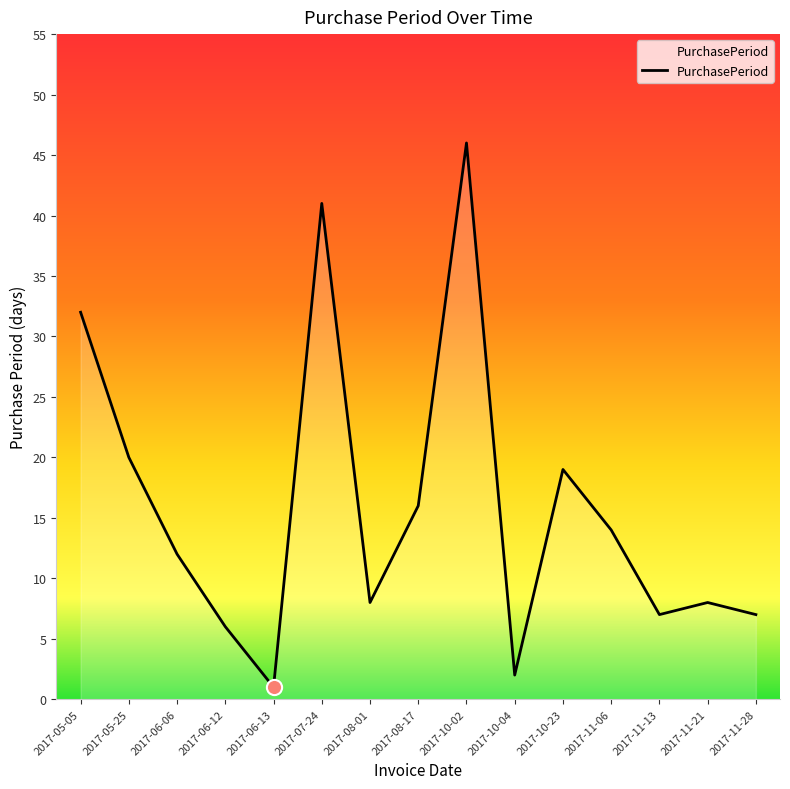

What is the change in value from 2017-05-05 to 2017-10-02?

+14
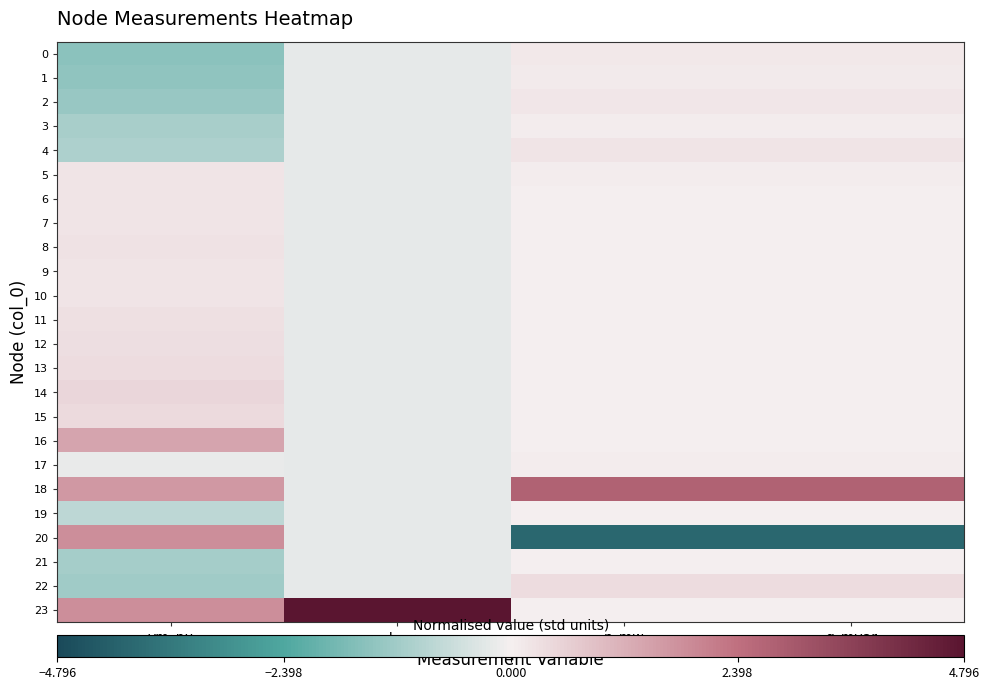

Count the number of categories in the chart.

4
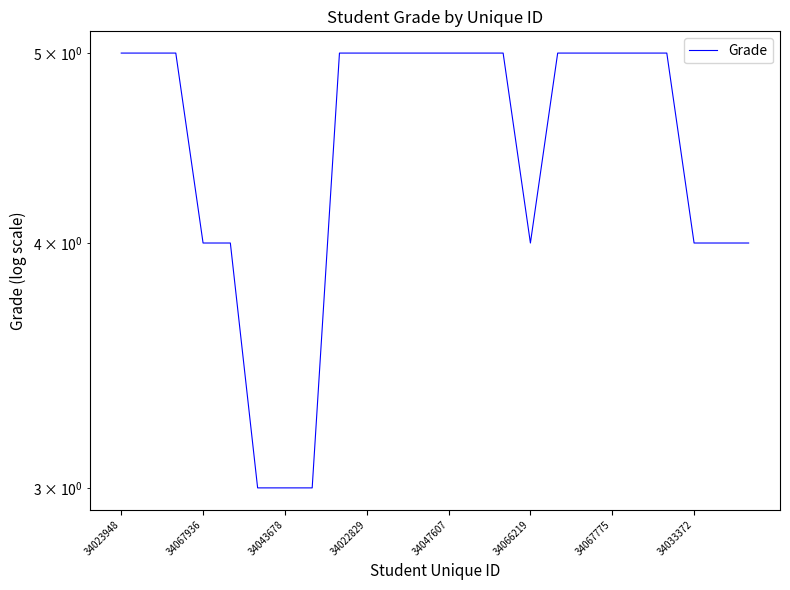

Count the values in the range 4 to 5.

21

## Problem
Can you rewrite all the rows, replacing "Count" with "Tally" throughout and keeping everything else unchanged, but leaving out the pictures?

## Result for this exercise
What is the change in value from 2017-05-05 to 2017-10-02?

+14

Tally the number of categories in the chart.

4

Tally the values in the range 4 to 5.

21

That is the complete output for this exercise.